Speciale per Africa ExPress
Davide Debernardi
Milano, 6 gennaio 2016

Può risultare pericoloso e difficile fare libera informazione in un paese come l’Angola posizionato al 123° posto su 180 considerati, nell’indice della libertà di stampa (World Press Freedom Index). Figuriamoci poi se l’obiettivo è la classe dirigente di un governo al potere da 37 anni. Ne sa qualcosa Rafael Marques de Morais, autore di “Diamanti di sangue. Corruzione e tortura nel Cuango” (edito in Italia da Edizioni Clandestine).

Il giornalista indipendente e attivista per i diritti umani, racconta nel suo libro quanto ha scoperto in due anni di dettagliate indagini sulla drammatica situazione dell’industria diamantifera angolana.

I comuni di Cuango e Xà-Muteba, nella provincia di Lunda Nord, sono la più importante area di estrazione di diamanti dell’Angola. Lì, su concessione governativa, operano diverse compagnie. Indagando in loco dove è stato più volte, Marques documenta attraverso precise testimonianze, la presenza di un vero e proprio regime di oppressione, violenza e sfruttamento, con omicidi e torture.

Rafael Marques

Il territorio ricco di diamanti è una zona franca, dove è impossibile sviluppare qualunque attività. Le terre vengono espropriate e l’unico sostentamento per la popolazione locale è dedicarsi all’attività estrattiva irregolare, cioè il garimpo.

La sopravvivenza quindi è legata al garimpo ed eventuali appropriazioni illegittime sono controllate da società private di sicurezza. Sono di fatto organizzazioni para-militari – conniventi con le imprese diamantifere, le autorità locali e il governo angolano – che si rendono protagoniste di abusi di potere e reati di sangue nei confronti di chi estrae illegalmente le pietre preziose. Con nomi, date, luoghi, Marques elenca 108 casi di percosse, abusi, lesioni e omicidi, portando alla luce un’angosciante realtà.

La vicenda giudiziaria del giornalista investigativo comincia quando in seguito alla pubblicazione del libro in Portogallo (nel 2011), viene accusato di diffamazione da parte di sette generali delle Forze Armate, citati con nome e cognome come comproprietari delle società private di sicurezza e quindi complici delle violazioni dei diritti umani. Dopo una prima denuncia sporta alla magistratura portoghese e rivelatasi inefficace, gli ufficiali si rivolgono al tribunale di Luanda e nel 2014 Marques si trova sotto processo con il rischio di una condanna a nove anni di reclusione e 1,2 milioni di dollari di ammenda.

* [DATI REGISTRATI]:
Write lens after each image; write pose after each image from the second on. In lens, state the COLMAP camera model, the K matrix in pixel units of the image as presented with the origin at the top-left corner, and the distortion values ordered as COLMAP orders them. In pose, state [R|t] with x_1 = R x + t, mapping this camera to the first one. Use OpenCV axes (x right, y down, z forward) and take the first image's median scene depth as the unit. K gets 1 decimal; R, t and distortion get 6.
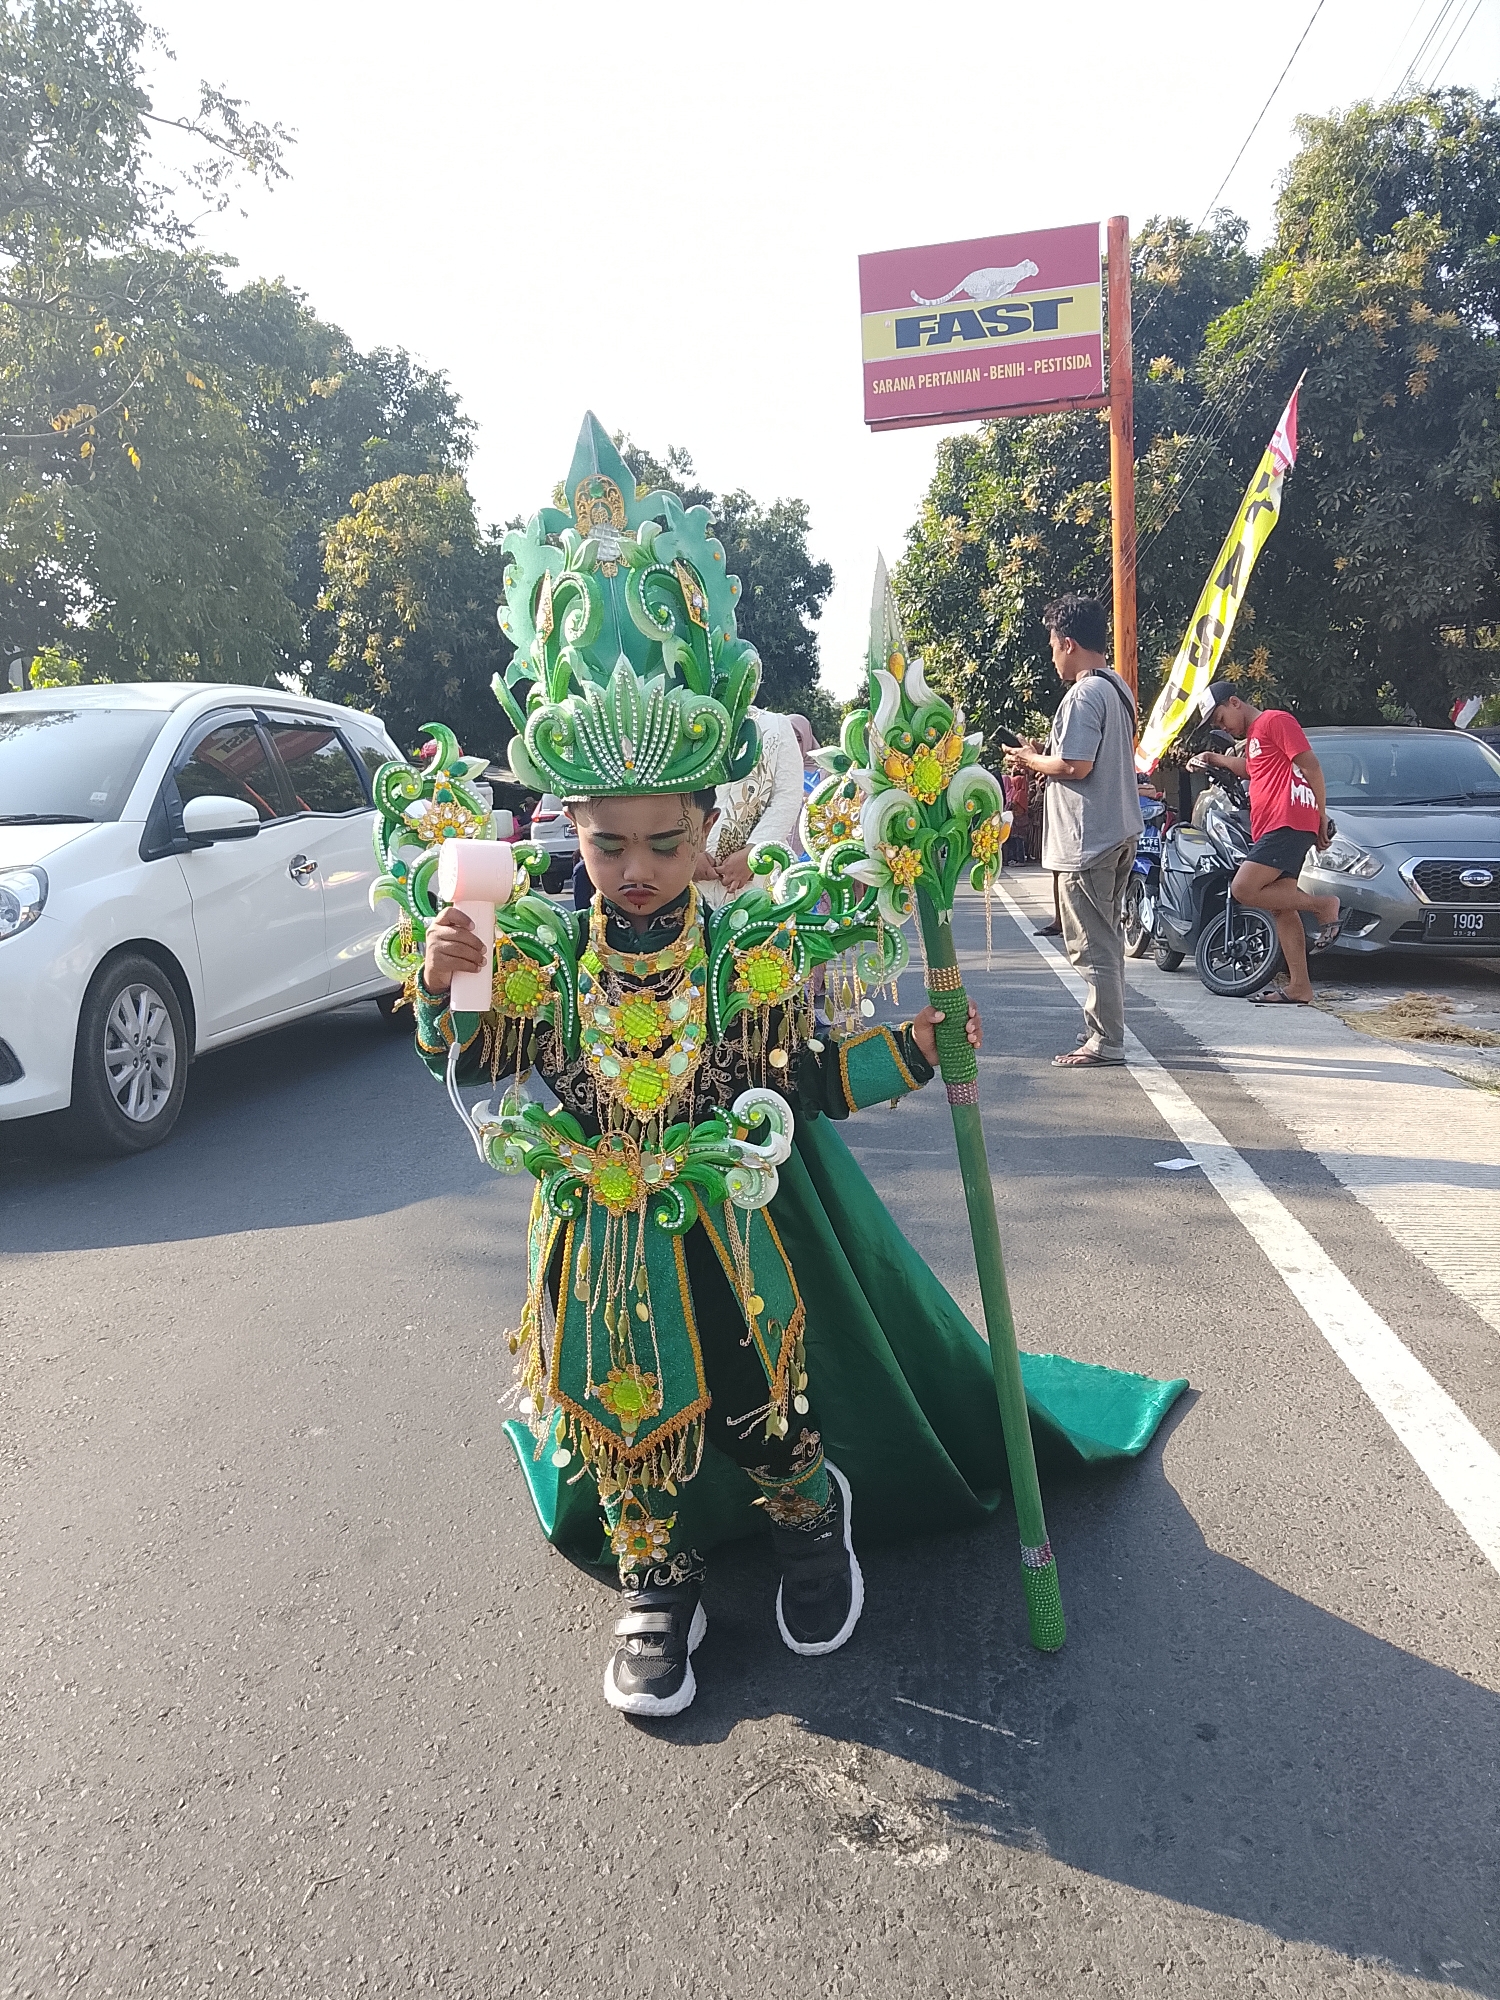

* [CONSEGNA]: Quanti casi di percosse, abusi, lesioni e omicidi elenca Marques, secondo il brano?

* [RISPOSTA]: Ne elenca 108.